In Egypt, a young Coptic Christian man, accused of blaspheming Islam for simply “liking” an Arabic-language Facebook page, was sentenced to six years in prison.
One of the intruders in Uganda was shouting, “Today we shall kill you [for converting to Christianity] — you… are not respecting our prophet’s religion.” He then heard his 12-year-old-girl’s cries as the Muslim intruders were strangling her. Then they seized him.
Muslims in Germany were granted their own section of the cemetery. Now these same Islamic communities are demanding that, during Islamic funerals, Christian symbols and crosses in the cemetery be removed or covered up.
During the Islamic State’s June invasion and consolidation of Mosul, Iraq — where Christians have been present since the first century — countless atrocities against them were committed. Accordingly, the region is now reportedly empty of Christian presence.
The Islamic State, among other acts, reinstituted the collection of jizya, the “tribute” conquered Christians (and Jews) were historically required to pay in order not to be killed in accordance with the Koran (9:29).

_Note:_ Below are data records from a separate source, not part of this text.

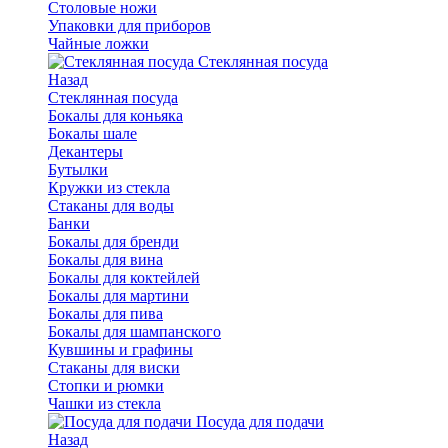
Столовые ножи
Упаковки для приборов
Чайные ложки
Стеклянная посуда
Назад
Стеклянная посуда
Бокалы для коньяка
Бокалы шале
Декантеры
Бутылки
Кружки из стекла
Стаканы для воды
Банки
Бокалы для бренди
Бокалы для вина
Бокалы для коктейлей
Бокалы для мартини
Бокалы для пива
Бокалы для шампанского
Кувшины и графины
Стаканы для виски
Стопки и рюмки
Чашки из стекла
Посуда для подачи
Назад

In one instance, three Islamic State members burst into the home of a Christian family, demanding the jizya-money. When the father of the house pleaded that he did not have the money, the intruders raped his wife and daughter in front of him. The man was reportedly so traumatized that he committed suicide. Four other Christian women were killed for not wearing the Islamic veil.

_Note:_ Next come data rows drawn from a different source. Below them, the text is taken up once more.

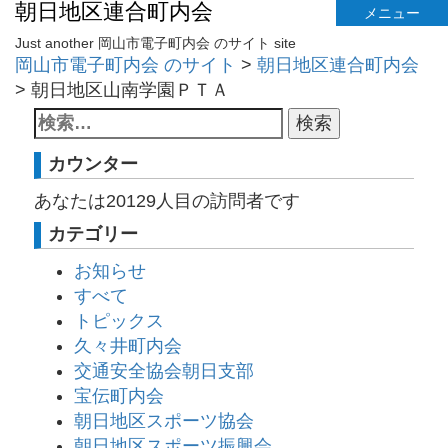
朝日地区連合町内会
メニュー
Just another 岡山市電子町内会 のサイト site
岡山市電子町内会 のサイト
>
朝日地区連合町内会
>
朝日地区山南学園ＰＴＡ
カウンター
あなたは
20129
人目の訪問者です
カテゴリー
お知らせ
すべて
トピックス
久々井町内会
交通安全協会朝日支部
宝伝町内会
朝日地区スポーツ協会
朝日地区スポーツ振興会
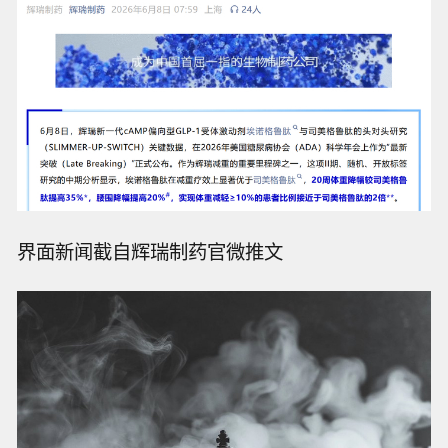
界面新闻截自辉瑞制药官微推文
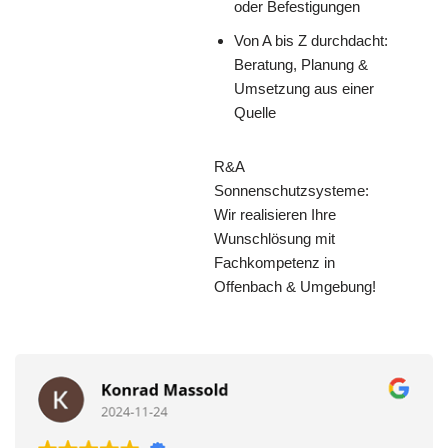
oder Befestigungen
Von A bis Z durchdacht:
Beratung, Planung &
Umsetzung aus einer
Quelle
R&A
Sonnenschutzsysteme:
Wir realisieren Ihre
Wunschlösung mit
Fachkompetenz in
Offenbach & Umgebung!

Soon after taking over Mosul, the Islamic State also announced that it would destroy all Christian places of worship. Several churches were burned, including the Armenian church near the Al Salam hospital, and the Church of the Holy Spirit, after first being looted and desecrated. A large statue of the Virgin Mary disappeared.
Among the many Christians missing are two nuns from the Daughters of Mary Order, who managed an orphanage for girls in Mosul. It is believed they have been kidnapped.